Short task 1> Please write out the part of the passage on corporate memory that opens with the words containing "It is now possible" and closes with "SMP boxes together.".
Short task 2> Using the passage on corporate memory, explain in one to three sentences why support for very wide tables is useful.
Short task 3> List every hardware item that the passage on corporate memory names as an ingredient of a successful data warehouse.

Given passage>
Building Corporate Memory Into a Next-Generation Data Warehouse

It is now possible to design and implement a corporate memory within the data warehouse using a number of mature, tested and well-understood products and methodologies that can be deployed relatively quickly and administered with minimal DBA overhead. These solutions can grow with relatively linear scalability in terms of both cost and performance, while providing powerful support for both power analysts and reporting users. The ingredients for a successful data warehouse implementation that makes use of the corporate memory concept involve hardware, software and architectural design components, as listed below:

Arthur Ritchie
  • Hardware:
    • Cheap but powerful SMP hardware
    • Reasonably priced, fast and efficient SAN devices
    • Reasonably priced, fast and effective networks and switches for linking multiple SMP boxes together.
  • Architecture:
    • Nearline data storage (not archiving) to hold the detail data used to build and maintain aggregates and cubes. There is a very clear differentiation between the Nearline 2.0 and archiving approaches to data and performance management.
    • Database federation techniques enabling reduction of the amount of data in key RDBMS “hot spots” and minimization of batch window requirements
    • Well-defined uses for aggregation, indexing, and MOLAP cubes to support reporting.
  • Software:
    • Column-based data management technologies for avanced analytics, offering:
      • The ability to change data models “on the fly” to meet emerging requirements
      • Support for very wide tables (tens of thousands of columns), enabling very large numbers of KPIs
      • The ability to add new data types “on the fly”

Entries>
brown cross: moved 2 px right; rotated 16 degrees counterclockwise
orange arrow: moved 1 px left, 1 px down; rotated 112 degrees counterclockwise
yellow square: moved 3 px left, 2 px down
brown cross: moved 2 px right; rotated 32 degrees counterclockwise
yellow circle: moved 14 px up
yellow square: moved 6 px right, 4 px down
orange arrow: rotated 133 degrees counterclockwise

Expected answer 1>
It is now possible to design and implement a corporate memory within the data warehouse using a number of mature, tested and well-understood products and methodologies that can be deployed relatively quickly and administered with minimal DBA overhead. These solutions can grow with relatively linear scalability in terms of both cost and performance, while providing powerful support for both power analysts and reporting users. The ingredients for a successful data warehouse implementation that makes use of the corporate memory concept involve hardware, software and architectural design components, as listed below:

Arthur Ritchie
  • Hardware:
    • Cheap but powerful SMP hardware
    • Reasonably priced, fast and efficient SAN devices
    • Reasonably priced, fast and effective networks and switches for linking multiple SMP boxes together.

Expected answer 2> Very wide tables, with tens of thousands of columns, make it possible to hold a very large number of KPIs.

Expected answer 3>
- Cheap but powerful SMP hardware
- Reasonably priced, fast and efficient SAN devices
- Reasonably priced, fast and effective networks and switches for linking multiple SMP boxes together